Foi só o bolsonarismo começar a ir embora que voltou o debate de ideias. Em "Reconstrução: O Brasil nos Anos 20", organizado por Felipe Salto, João Villaverde e Laura Karpuska, um grupo de autores de altíssimo nível, todos jovens, propõe ideias para a retomada do projeto de construção da democracia brasileira. É um livraço.
Os capítulos são textos de diferentes tipos: por exemplo, há boas reconstruções históricas, como as de João Villaverde e Rodrigo Brandão sobre o presidencialismo brasileiro; ou a de Irapuã Santana sobre as políticas públicas que preservaram a desigualdade racial herdada da escravidão. Há dois excelentes textos sobre o estado de nossa esfera pública: um de Laura Karpuska e Vandson Lima sobre accountability nas redes sociais e na imprensa e outro de Tai Nalon, chefe da agência de checagem Aos Fatos, sobre o problema das fake news.
Há também várias propostas boas de políticas públicas, que podem ajudar na construção dos programas de governo dos candidatos de oposição.
Talita Nascimento propõe a replicação dos casos de sucesso do Programa de Alfabetização na Idade Certa (PAIC), do Ceará, e do ensino médio de Pernambuco. O PAIC extinguiu a indicação política dos diretores de escola, criou materiais estruturados para serem usados por professores e alunos em sala de aula e implementou uma política de incentivos para municípios cujos alunos apresentassem boa evolução.

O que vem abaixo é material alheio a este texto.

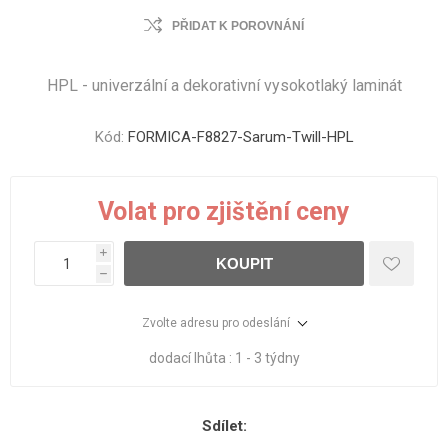
PŘIDAT K POROVNÁNÍ
HPL - univerzální a dekorativní vysokotlaký laminát
Kód:
FORMICA-F8827-Sarum-Twill-HPL
Volat pro zjištění ceny
i
KOUPIT
h
Zvolte adresu pro odeslání
dodací lhůta :
1 - 3 týdny
Sdílet:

Em Pernambuco, a jornada escolar do ensino médio foi ampliada para 9 horas diárias, incluídas horas para tutoria, laboratório e horários de leitura, tudo a partir de metas estabelecidas em diálogo com as escolas.

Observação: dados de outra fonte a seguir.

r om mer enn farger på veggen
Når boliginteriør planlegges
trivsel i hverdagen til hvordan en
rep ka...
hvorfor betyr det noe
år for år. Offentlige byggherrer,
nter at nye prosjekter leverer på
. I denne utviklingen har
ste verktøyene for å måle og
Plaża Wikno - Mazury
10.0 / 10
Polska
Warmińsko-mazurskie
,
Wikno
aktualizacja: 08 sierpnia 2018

Pedro Fernando Nery propõe um benefício infantil universal ou semiuniversal pago por criança, como os que já existem em diversos países. Nery chama atenção para um aspecto importante do problema: os pais das crianças ricas já recebem um benefício quando descontam gastos com dependentes no Imposto de Renda.
Rodrigo Orair, Theo Palomo e Laura Carvalho propõem uma reforma que torne a tributação brasileira mais progressiva. A reforma incluiria, entre outros pontos, um imposto sobre carbono que aceleraria nossa transição para uma matriz energética mais limpa, regras mais semelhantes para a renda do trabalho e da atividade empresarial (inclusive, suponho, a dos "pejotizados"), um imposto sobre patrimônio dos mais ricos e a adoção de um imposto de valor agregado como o proposto no projeto de reforma tributária do economista Bernard Appy.
Em um texto muito instigante, Laura Karpuska, Felipe Salto e Ricardo Barboza propõem reformas para reconstruir nossa economia com base em três ideias: (a) abertura comercial; (b) a luta contra o spread bancário para reduzir os juros; e (c) a melhoria de nosso ambiente de negócios. A defesa da abertura deve suscitar resistências no leitor de esquerda. É um assunto a ser tratado com cuidado, mas a direção geral tem que ser a integração. O exemplo dos países do leste asiático (inclusive os de governo comunista) mostram que é difícil prosperar no capitalismo moderno sem nos integrarmos às cadeias de produção globais.
Enfim, se eu fosse o Lula e fosse eleito, já mandaria uns três capítulos desses como projeto para o Congresso antes de a plateia da posse acabar de cantar "Lula lá".